Despite my having survived the rigors of freshman physics and chemistry at MIT, there would be no persuading her that it was a hot sunny Back Bay afternoon, or that thermodynamics ensured enough evaporation to dry the towels. Instead I shut my mouth, stomped on out to the back yard and put a handful of clothespins in my mouth. I rehung all the towels. There are some immovable forces in life, and it seems mountains and Irish matriarchs had about the same weight.

Most of the time, her call of “Come here, come here” meant a chore needed to be done. But sometimes she would gaze at me with her proud hawklike eyes. Reaching past her low-slung breasts deep into a cavernous apron pocket, she would pull out a bright quarter. Nana Durgin would lay it flat on the kitchen table, pushing it towards me with her arthritic swollen knuckles, saying “Take it, take it,” as she rapped the table. Then she would shoo me away, cooing “Go now, go now.”

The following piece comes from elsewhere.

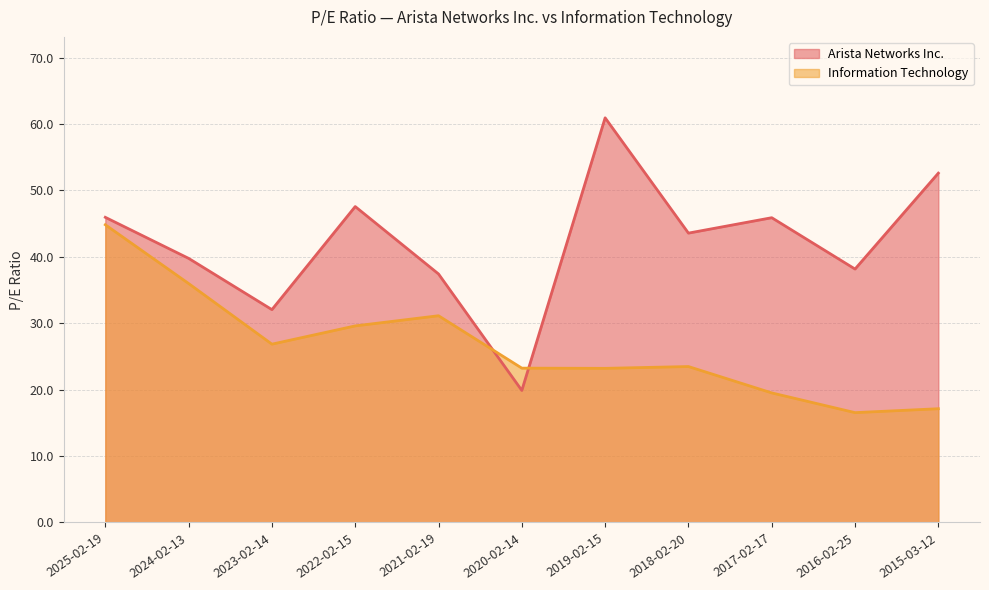

True or false: Arista Networks Inc. has a value of 70.2 at 2025-02-19.

False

I don’t remember what I did with those special quarters—maybe bought ice cream from the Mr. Softee Truck or tucked them in a change purse for buying a second-hand book. But in my blue-collar, big-family childhood, there were few extravagances like a secret gift, not for a holiday and all my own. It made 25 cents into a king’s ransom.

Now, thirty years later,  I sit enjoying the cool evening breeze and smelling my petunias, on the porch of a Philly house built for and by immigrant workers. The flower-scent reminds me that secret moment with my great-grandmother — nearly as precious as all the others.